US presidential candidate Joe Biden made a sentimental journey to Ireland to visit his ancestral home and trace long lost cousins.
Mr Biden walked the streets of Ballina, Co Mayo to see where his great-great-great grandfather lived during Ireland’s famine before emigrating to the US.
The visit took place in 2016 and was part of a six day trip for him to trace his roots before leaving office when he was Vice-President. He ran several hours behind schedule as he spent time shaking hands and kissing some of the thousands of well-wishers on the streets.
Mr Biden’s great-great-great-grandfather Edward Blewitt and great-great-grandfather Owen Finnegan both left Ireland in the famine years. The connection with Co Mayo has been traced back as far as the late 1700s.
After lunch with the Taoiseach at the time, Enda Kenny, and relatives from the Biden and Blewitt families, Mr Biden gave a glowing report of the reconnection with his ancestry.
“By the way, the Biden’s are moving back – I didn’t know I had such a good looking family here,” he said. “I’ve enjoyed my day, my whole family… we have had a wonderful, wonderful time.”

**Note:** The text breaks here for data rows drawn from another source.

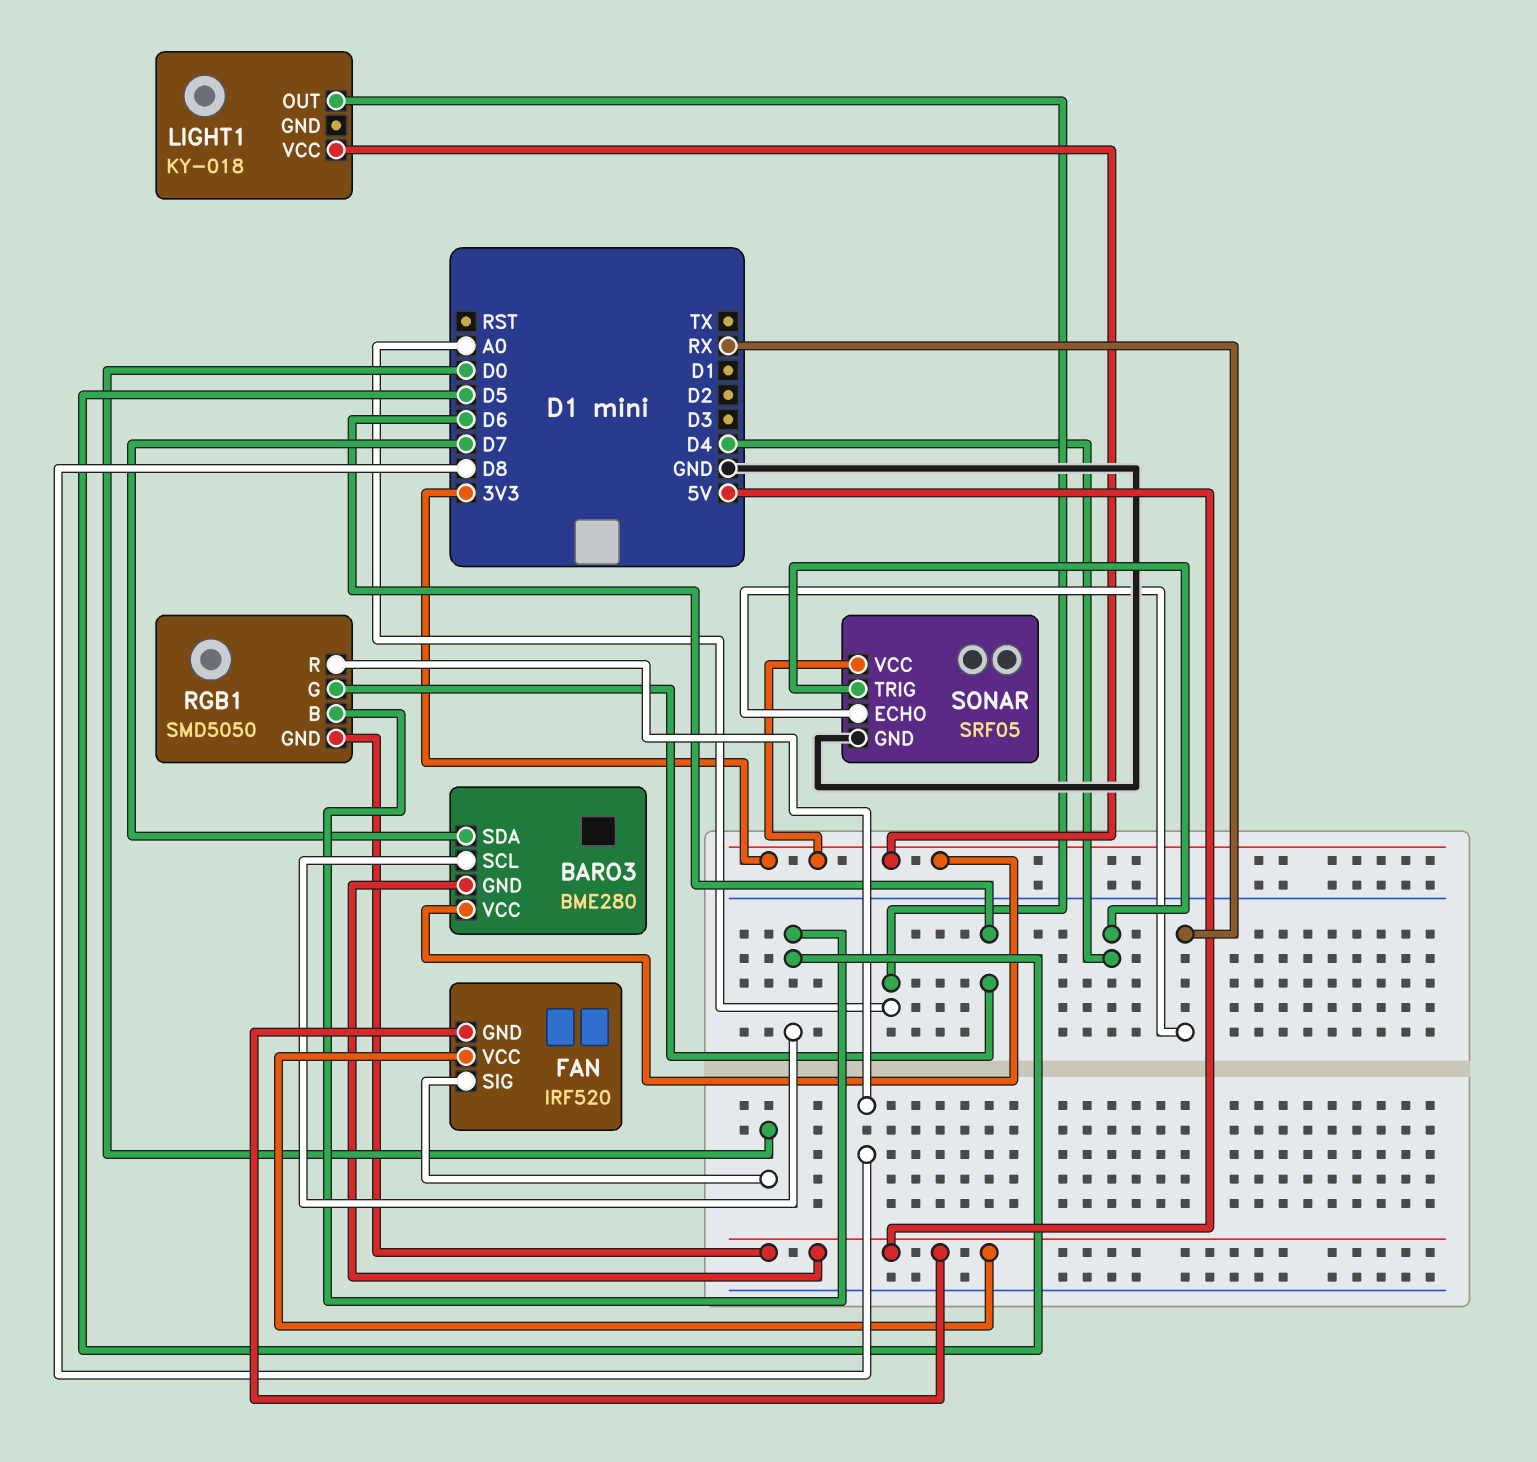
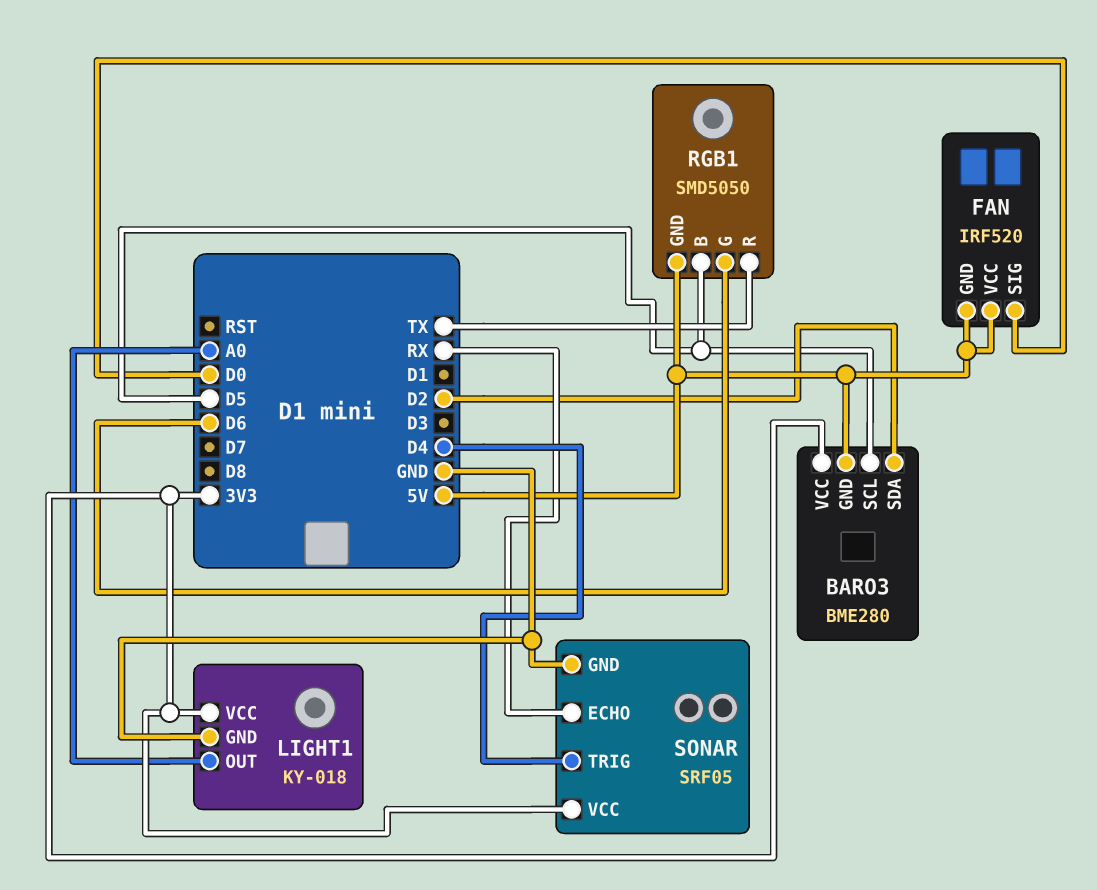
BARO3 pin SDA: D7 -> D2
LIGHT1 pin GND: none -> GND
RGB1 pin R: D8 -> TX

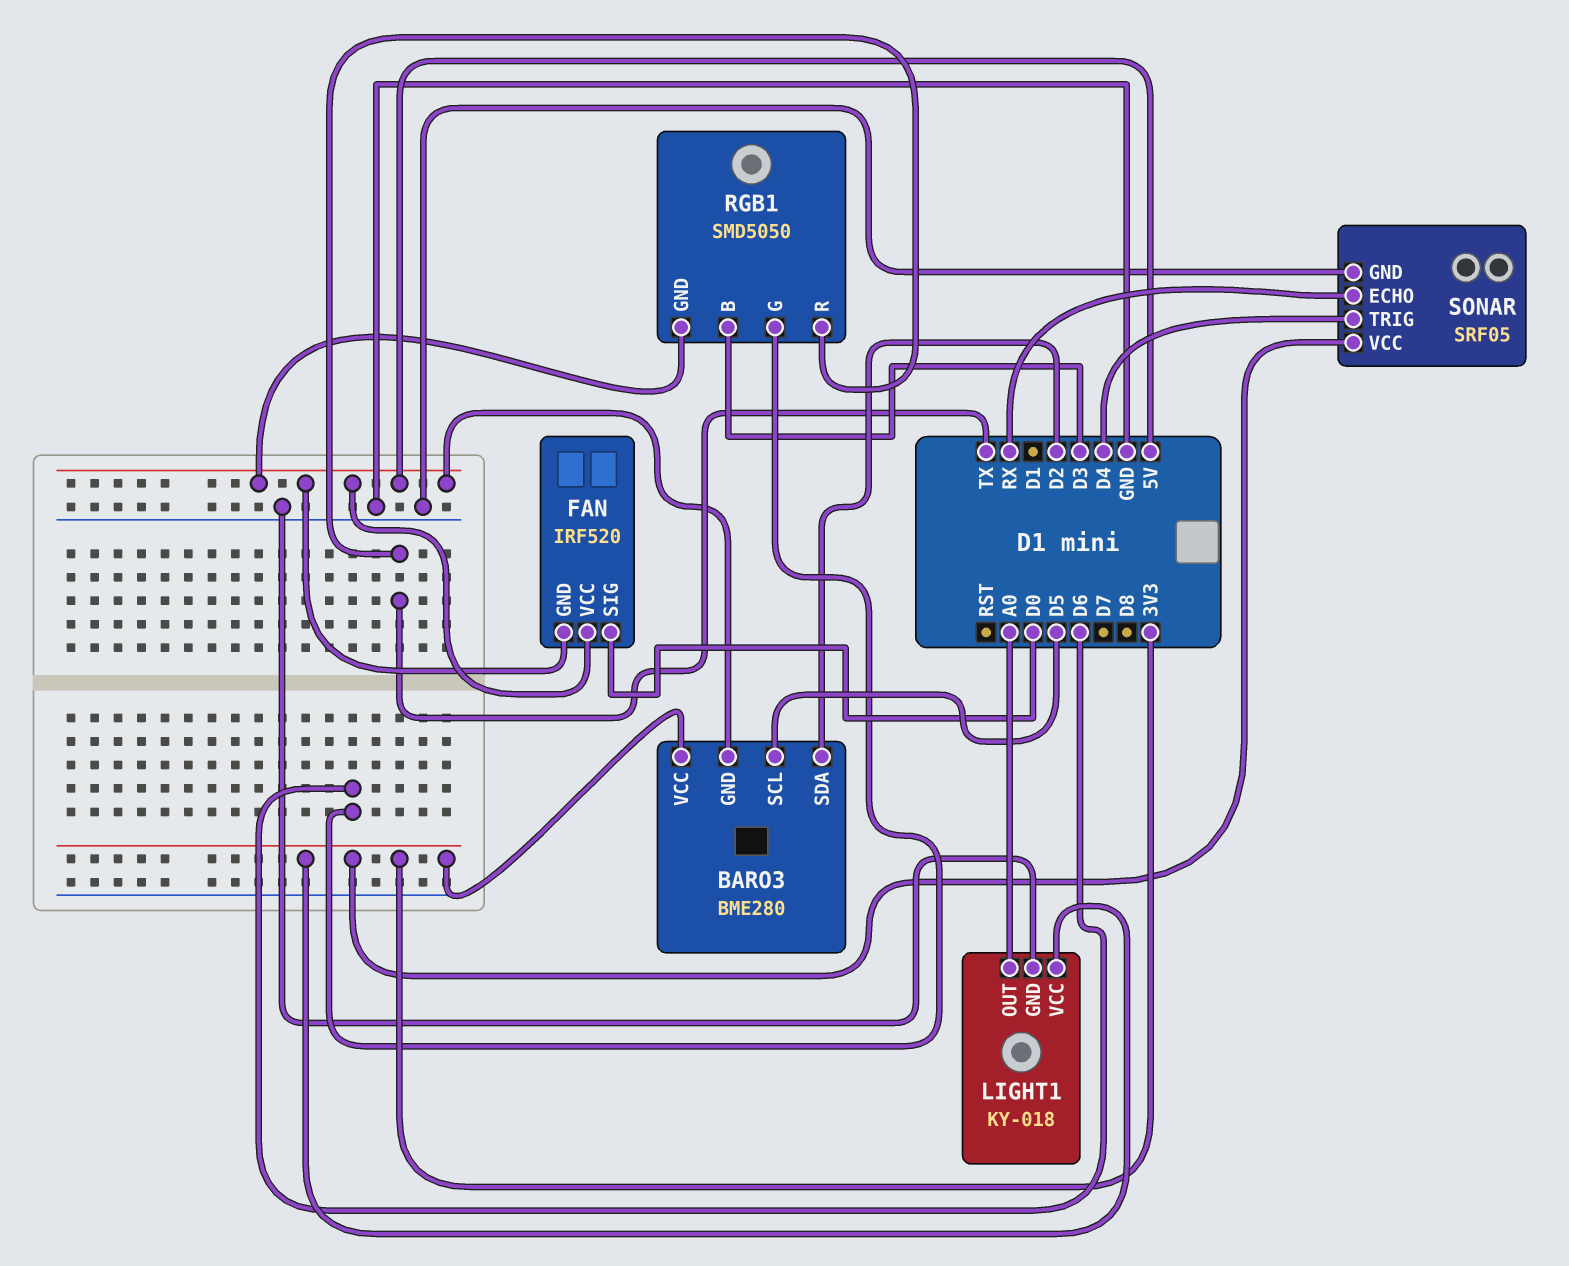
RGB1 pin B: D5 -> D3

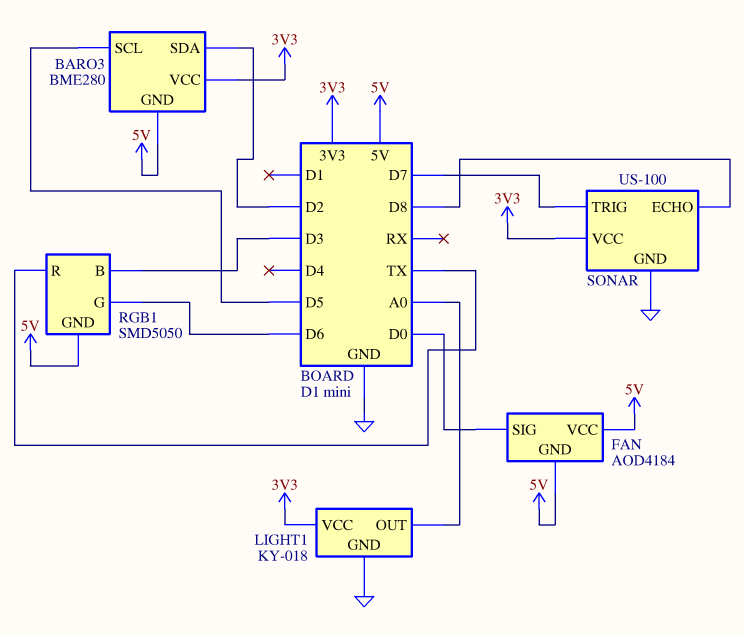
FAN: IRF520 -> AOD4184
SONAR: SRF05 -> US-100
SONAR pin ECHO: RX -> D8
SONAR pin TRIG: D4 -> D7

Standing on the street in Ballina surrounded by a large contingent of his US and Irish relatives and arm in arm with some, Mr Biden recalled his mother Jean Finnegan’s words.
“She would say: ‘Remember Joey, you are defined by your courage, you are redeemed by your loyalty’. This is loyalty, man,” he said.
Mr Biden vowed to repay the welcome he has been shown in Ireland by hosting relatives in Washington DC.
One of the distant cousins, Clodagh Butler, of the Blewitt connections in Ballina, described meeting the Vice President. “He seemed like such a lovely man and he had such a good focus on the children as well,” she said. “He was really personable. It was a really great thing to meet him – it was wonderful.
“We told him that our granda was his fourth cousin and our mum was upstairs waiting to meet him as well, it was really good. “He said to us it felt like home for him too.”
Connor McCarron, 14, from Ballina, got Mr Biden’s autograph. Sporting a cast on a broken wrist, he was taken aback not just at the vice president’s walkabout but when Mr Biden signed his arm. “I might put it on eBay,” he said.
Day two of the visit saw the vice president fly to Ireland West Airport in Knock, Co Mayo on the US Air Force C17 plane after meeting President Michael D Higgins in Dublin.
The pair discussed human rights, issues in the European Union, the Northern Ireland peace process and illegal Irish emigrants in the US.
Mr Kenny compared the Biden visit to that of the Kennedy’s, and expressed what it would mean for his family both in the US and Ireland. “It’s kind of a journey for a sense of fulfilment,” he said.
Mr Biden was blessed by local priest Fr Richard Gibbons after he set foot on the tarmac at Knock.
A massive security operation was mounted as the 20 strong motorcade carrying the then vice president, his family and a huge secret service entourage swept through country roads in Mayo.
Mr Biden has made several private visits to Ireland but made no secret of his wish to visit before his term in office as Vice-president ended.
He had promised it to his son Beau, a veteran of the Iraq war, but he died in 2015 from brain cancer before the commitment could be met.
Among other engagements was a visit to Trinity College and a speech in Dublin Castle, an all-ticket affair but open to the public.
The keynote address touched upon the US and Ireland’s shared heritage, as well as “the values of tolerance, diversity and inclusiveness”.